Agricultural Secretary Tom Vilsack announced the grant program last Friday.

Funding is provided through the Natural Resources Conservation Service’s agricultural conservation easement program. It was created by the 2014 Farm Bill to protect critical water resources and wildlife habitat, and encourage private landowners to maintain land for farming and ranching.

Through the voluntary sale of an easement, landowners limit future development to protect these key resources.

Officials with the federal Department of Agriculture say the easement program protects the long-term viability of the nation’s food supply by preventing conversion of productive working lands to non-agricultural uses. They say it also supports environmental quality, wildlife habitat, historic preservation and protection of open spaces.  

Indian tribes, state and local governments and non-governmental organizations with farmland or grassland protection programs are eligible to purchase conservation easements. 

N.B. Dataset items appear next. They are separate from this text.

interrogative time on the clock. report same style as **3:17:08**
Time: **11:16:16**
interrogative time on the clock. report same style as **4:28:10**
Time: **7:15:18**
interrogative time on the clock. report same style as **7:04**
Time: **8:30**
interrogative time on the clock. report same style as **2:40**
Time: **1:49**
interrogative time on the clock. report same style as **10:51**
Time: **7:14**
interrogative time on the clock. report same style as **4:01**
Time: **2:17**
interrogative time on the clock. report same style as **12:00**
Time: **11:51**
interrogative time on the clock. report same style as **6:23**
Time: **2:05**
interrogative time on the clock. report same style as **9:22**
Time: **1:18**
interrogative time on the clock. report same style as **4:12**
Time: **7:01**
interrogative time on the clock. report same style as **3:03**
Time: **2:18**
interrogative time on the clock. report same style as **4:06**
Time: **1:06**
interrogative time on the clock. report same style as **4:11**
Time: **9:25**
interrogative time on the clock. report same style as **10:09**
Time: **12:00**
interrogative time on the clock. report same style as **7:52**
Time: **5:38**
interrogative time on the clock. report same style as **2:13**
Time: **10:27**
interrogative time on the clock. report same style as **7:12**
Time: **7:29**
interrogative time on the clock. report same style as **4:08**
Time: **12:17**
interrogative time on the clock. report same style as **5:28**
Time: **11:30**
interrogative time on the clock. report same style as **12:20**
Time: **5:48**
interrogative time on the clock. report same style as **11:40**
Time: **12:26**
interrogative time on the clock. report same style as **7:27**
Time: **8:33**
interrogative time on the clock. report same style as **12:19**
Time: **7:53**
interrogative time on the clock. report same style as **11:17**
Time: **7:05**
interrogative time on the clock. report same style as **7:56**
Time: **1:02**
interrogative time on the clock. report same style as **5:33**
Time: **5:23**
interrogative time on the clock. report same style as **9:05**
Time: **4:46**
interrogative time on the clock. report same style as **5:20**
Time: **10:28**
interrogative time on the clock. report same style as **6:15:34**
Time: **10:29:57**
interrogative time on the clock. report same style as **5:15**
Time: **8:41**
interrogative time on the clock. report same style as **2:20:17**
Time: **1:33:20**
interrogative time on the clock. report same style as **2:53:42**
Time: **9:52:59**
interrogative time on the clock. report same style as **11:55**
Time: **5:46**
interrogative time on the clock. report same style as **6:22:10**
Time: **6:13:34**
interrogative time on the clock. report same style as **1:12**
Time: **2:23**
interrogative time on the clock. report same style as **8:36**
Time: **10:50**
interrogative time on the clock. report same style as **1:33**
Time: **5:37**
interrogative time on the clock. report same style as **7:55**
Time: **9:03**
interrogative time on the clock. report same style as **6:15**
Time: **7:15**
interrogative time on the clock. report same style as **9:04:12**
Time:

Eligible landowners can choose to enroll in a permanent or 30-year easement. Tribal landowners also have the option of enrolling in 30-year contracts.

Easement funds are being used to protect agricultural lands that border streams and rivers containing threatened and endangered runs of salmon and steelhead.

Over the past two fiscal years, more than $600 million in funding has helped landowners voluntary protect an estimated 250,000 acres of farmland, grassland, and wetlands through more than 750 new easements.